Differential Diagnosis for Pain Starting at Heel and Radiating to Hip
The most likely diagnosis is sciatic nerve entrapment or lumbar radiculopathy causing referred pain, though you must systematically rule out local heel pathology, proximal nerve compression syndromes, and less common systemic causes.
Primary Neurologic Considerations
The radiation pattern from heel to hip strongly suggests a neurologic etiology rather than isolated mechanical heel pain:
- Lumbar radiculopathy (L5-S1 nerve root compression) can cause pain radiating from the heel proximally through the posterior leg and hip 1, 2.
- Deep gluteal syndrome with sciatic nerve entrapment presents as posterior hip pain that can radiate distally to the heel 2.
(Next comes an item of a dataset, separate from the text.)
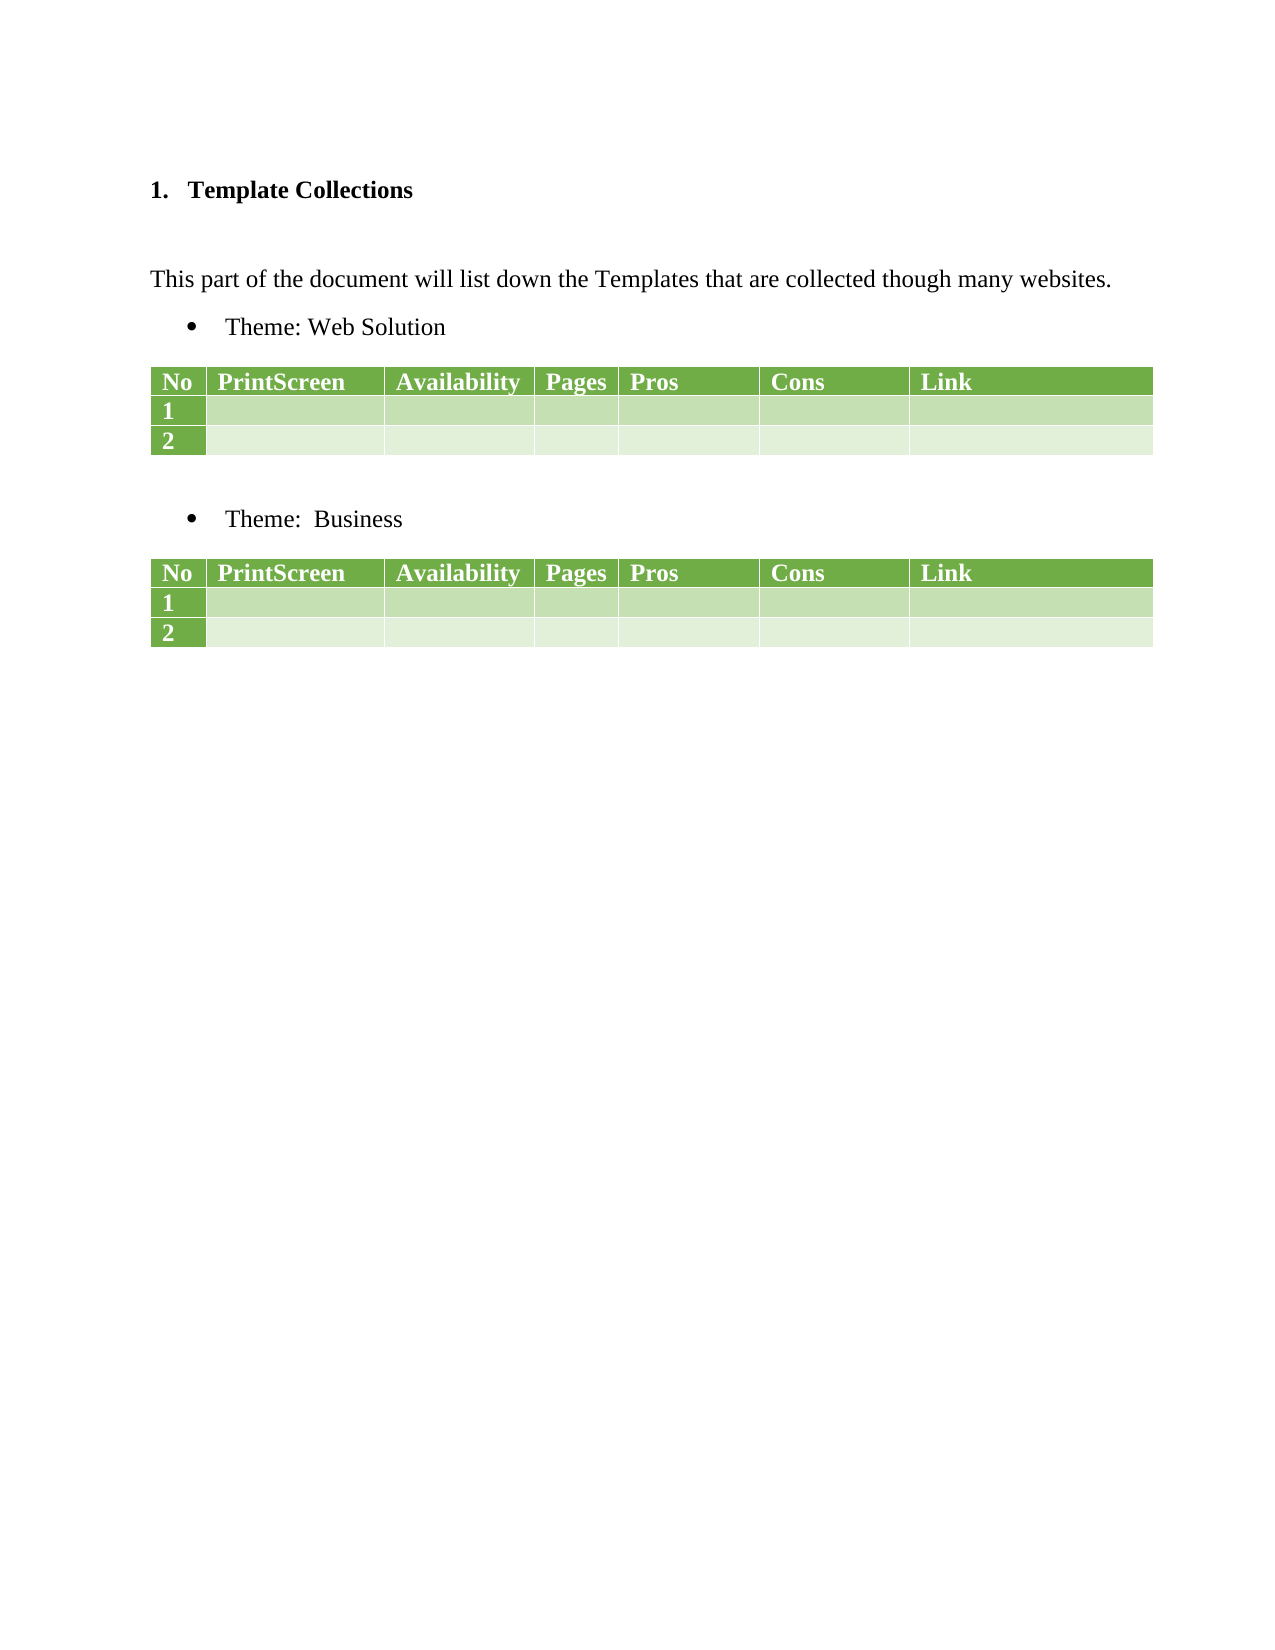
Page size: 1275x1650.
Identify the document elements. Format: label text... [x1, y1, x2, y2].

- Tarsal tunnel syndrome causes medial heel pain with burning, tingling, or numbness that may radiate proximally, though typically stays below the knee 1, 3, 4.
If neurologic heel pain is suspected, immediate subspecialist referral for evaluation and diagnostic testing is essential, including electromyography, nerve conduction velocity studies, and MRI 1, 5.
Local Heel Pathology That May Mimic Proximal Radiation
While less likely to cause true hip radiation, these conditions must be excluded:
Posterior Heel Pain
- Achilles tendinopathy produces pain at the tendon insertion site, worsening with activity 5, 3, 4.
- Haglund's deformity with retrocalcaneal bursitis causes posterior and lateral heel pain from the prominent posterior superior calcaneus 1, 5, 4.
- Calcaneal stress fracture presents with progressively worsening pain following increased activity, with tenderness at the lateral calcaneal wall and positive calcaneal squeeze test 5, 3, 4.
Plantar Heel Pain
- Plantar fasciitis causes medial plantar heel pain, especially with first weight-bearing steps in the morning, but does not typically radiate to the hip 3, 4, 6.
Diagnostic Algorithm
Step 1: Localize the Pain Origin
- Point tenderness location: Palpate the Achilles insertion, lateral malleolus, posterior superior calcaneus, lateral calcaneal wall, and over the calcaneofibular ligament course 5.
- Neurologic symptoms: Assess for burning, tingling, numbness, or radiation patterns suggesting nerve involvement 1, 3, 4.
- Calcaneal compression test: Squeeze the calcaneus medially to laterally to evaluate for stress fracture 5.
Step 2: Screen for Proximal Sources
- Lumbar spine examination: Assess for radiculopathy with straight leg raise, neurologic deficits in lower extremity 1, 2.
- Hip examination: Evaluate for intra-articular hip pathology, femoroacetabular impingement, or gluteal tendinopathy 2.
- Sciatic nerve assessment: Check for deep gluteal syndrome or piriformis involvement 2.
Step 3: Initial Imaging
- Weight-bearing radiographs of the foot and ankle should be the initial imaging study for heel pain 1, 5.
- AP pelvis and lateral hip radiographs if hip pathology is suspected 1.
- Lumbar spine imaging (MRI preferred) if radiculopathy is suspected based on examination findings 1, 2.
Step 4: Advanced Diagnostic Testing
- Electromyography and nerve conduction studies for confirmed neurologic involvement 1, 5.
- MRI of the foot/ankle if radiographs are negative but pain persists >1 week 5.
- Technetium bone scanning for suspected stress fracture with negative initial radiographs 1, 5.
Critical Pitfalls to Avoid
- Do not assume isolated plantar fasciitis when pain radiates proximally beyond the heel—this pattern demands neurologic evaluation 1, 3.
- Reexamine 3-5 days post-injury if trauma is involved, as excessive initial swelling can limit examination accuracy 5.
- Never diagnose based on imaging alone—combine symptoms, clinical signs, and imaging findings 1.
- Consider systemic causes (arthritides, infections, tumors, vascular compromise) when symptoms are bilateral, involve other joints, or are unexplained by mechanical causes 1, 5, 6.
Rare but Important Considerations
- Calcaneal osteomyelitis or bone tumor requires proper diagnostic testing and consultation when suspected 1, 5.
- Vascular compromise can result in heel pain and necessitates proper evaluation 5.
- Inflammatory arthritides should be considered with bilateral symptoms or known inflammatory conditions 5, 6.
The key distinguishing feature is the radiation pattern to the hip, which is atypical for mechanical heel pathology and mandates thorough neurologic and spinal evaluation before attributing symptoms to local heel conditions.